- Assigned task -
Exactly as they stand, set down the following records once more.

- Data provided -

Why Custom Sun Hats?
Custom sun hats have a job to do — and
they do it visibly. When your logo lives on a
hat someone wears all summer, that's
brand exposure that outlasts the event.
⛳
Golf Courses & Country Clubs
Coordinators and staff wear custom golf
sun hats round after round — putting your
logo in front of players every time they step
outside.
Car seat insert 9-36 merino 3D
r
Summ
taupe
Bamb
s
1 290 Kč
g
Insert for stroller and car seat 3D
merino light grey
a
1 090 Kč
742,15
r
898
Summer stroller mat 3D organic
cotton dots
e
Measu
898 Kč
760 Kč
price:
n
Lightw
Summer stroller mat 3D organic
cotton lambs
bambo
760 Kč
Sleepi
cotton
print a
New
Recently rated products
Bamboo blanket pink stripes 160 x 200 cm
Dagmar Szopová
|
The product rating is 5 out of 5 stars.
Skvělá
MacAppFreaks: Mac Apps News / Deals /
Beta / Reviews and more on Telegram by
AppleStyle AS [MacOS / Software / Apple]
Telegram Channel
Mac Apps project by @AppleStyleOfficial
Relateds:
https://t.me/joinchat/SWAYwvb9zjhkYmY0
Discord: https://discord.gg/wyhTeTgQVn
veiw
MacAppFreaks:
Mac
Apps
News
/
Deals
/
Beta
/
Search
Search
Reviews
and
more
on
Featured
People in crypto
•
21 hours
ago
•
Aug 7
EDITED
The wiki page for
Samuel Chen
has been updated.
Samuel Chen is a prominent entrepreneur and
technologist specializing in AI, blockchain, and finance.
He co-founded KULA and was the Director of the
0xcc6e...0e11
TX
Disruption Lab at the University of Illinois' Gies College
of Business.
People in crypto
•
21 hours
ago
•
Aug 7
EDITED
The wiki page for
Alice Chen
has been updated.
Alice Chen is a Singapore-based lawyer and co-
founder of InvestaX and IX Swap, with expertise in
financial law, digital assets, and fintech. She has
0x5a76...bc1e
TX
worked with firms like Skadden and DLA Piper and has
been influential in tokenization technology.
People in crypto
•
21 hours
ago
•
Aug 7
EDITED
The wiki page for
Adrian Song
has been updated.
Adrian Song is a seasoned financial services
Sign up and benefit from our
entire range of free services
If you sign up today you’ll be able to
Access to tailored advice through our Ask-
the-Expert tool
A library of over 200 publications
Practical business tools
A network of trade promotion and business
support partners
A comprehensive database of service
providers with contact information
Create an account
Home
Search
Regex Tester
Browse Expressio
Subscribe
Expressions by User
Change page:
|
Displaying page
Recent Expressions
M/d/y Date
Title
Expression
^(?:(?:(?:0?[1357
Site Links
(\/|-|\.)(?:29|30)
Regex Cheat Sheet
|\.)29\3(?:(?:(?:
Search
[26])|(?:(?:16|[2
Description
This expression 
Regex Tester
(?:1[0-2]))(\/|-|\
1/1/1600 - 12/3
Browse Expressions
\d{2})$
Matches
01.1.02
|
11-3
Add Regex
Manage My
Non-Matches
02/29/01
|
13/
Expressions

- Output below -
Why Custom Sun Hats?
Custom sun hats have a job to do — and
they do it visibly. When your logo lives on a
hat someone wears all summer, that's
brand exposure that outlasts the event.
⛳
Golf Courses & Country Clubs
Coordinators and staff wear custom golf
sun hats round after round — putting your
logo in front of players every time they step
outside.
Car seat insert 9-36 merino 3D
r
Summ
taupe
Bamb
s
1 290 Kč
g
Insert for stroller and car seat 3D
merino light grey
a
1 090 Kč
742,15
r
898
Summer stroller mat 3D organic
cotton dots
e
Measu
898 Kč
760 Kč
price:
n
Lightw
Summer stroller mat 3D organic
cotton lambs
bambo
760 Kč
Sleepi
cotton
print a
New
Recently rated products
Bamboo blanket pink stripes 160 x 200 cm
Dagmar Szopová
|
The product rating is 5 out of 5 stars.
Skvělá
MacAppFreaks: Mac Apps News / Deals /
Beta / Reviews and more on Telegram by
AppleStyle AS [MacOS / Software / Apple]
Telegram Channel
Mac Apps project by @AppleStyleOfficial
Relateds:
https://t.me/joinchat/SWAYwvb9zjhkYmY0
Discord: https://discord.gg/wyhTeTgQVn
veiw
MacAppFreaks:
Mac
Apps
News
/
Deals
/
Beta
/
Search
Search
Reviews
and
more
on
Featured
People in crypto
•
21 hours
ago
•
Aug 7
EDITED
The wiki page for
Samuel Chen
has been updated.
Samuel Chen is a prominent entrepreneur and
technologist specializing in AI, blockchain, and finance.
He co-founded KULA and was the Director of the
0xcc6e...0e11
TX
Disruption Lab at the University of Illinois' Gies College
of Business.
People in crypto
•
21 hours
ago
•
Aug 7
EDITED
The wiki page for
Alice Chen
has been updated.
Alice Chen is a Singapore-based lawyer and co-
founder of InvestaX and IX Swap, with expertise in
financial law, digital assets, and fintech. She has
0x5a76...bc1e
TX
worked with firms like Skadden and DLA Piper and has
been influential in tokenization technology.
People in crypto
•
21 hours
ago
•
Aug 7
EDITED
The wiki page for
Adrian Song
has been updated.
Adrian Song is a seasoned financial services
Sign up and benefit from our
entire range of free services
If you sign up today you’ll be able to
Access to tailored advice through our Ask-
the-Expert tool
A library of over 200 publications
Practical business tools
A network of trade promotion and business
support partners
A comprehensive database of service
providers with contact information
Create an account
Home
Search
Regex Tester
Browse Expressio
Subscribe
Expressions by User
Change page:
|
Displaying page
Recent Expressions
M/d/y Date
Title
Expression
^(?:(?:(?:0?[1357
Site Links
(\/|-|\.)(?:29|30)
Regex Cheat Sheet
|\.)29\3(?:(?:(?:
Search
[26])|(?:(?:16|[2
Description
This expression 
Regex Tester
(?:1[0-2]))(\/|-|\
1/1/1600 - 12/3
Browse Expressions
\d{2})$
Matches
01.1.02
|
11-3
Add Regex
Manage My
Non-Matches
02/29/01
|
13/
Expressions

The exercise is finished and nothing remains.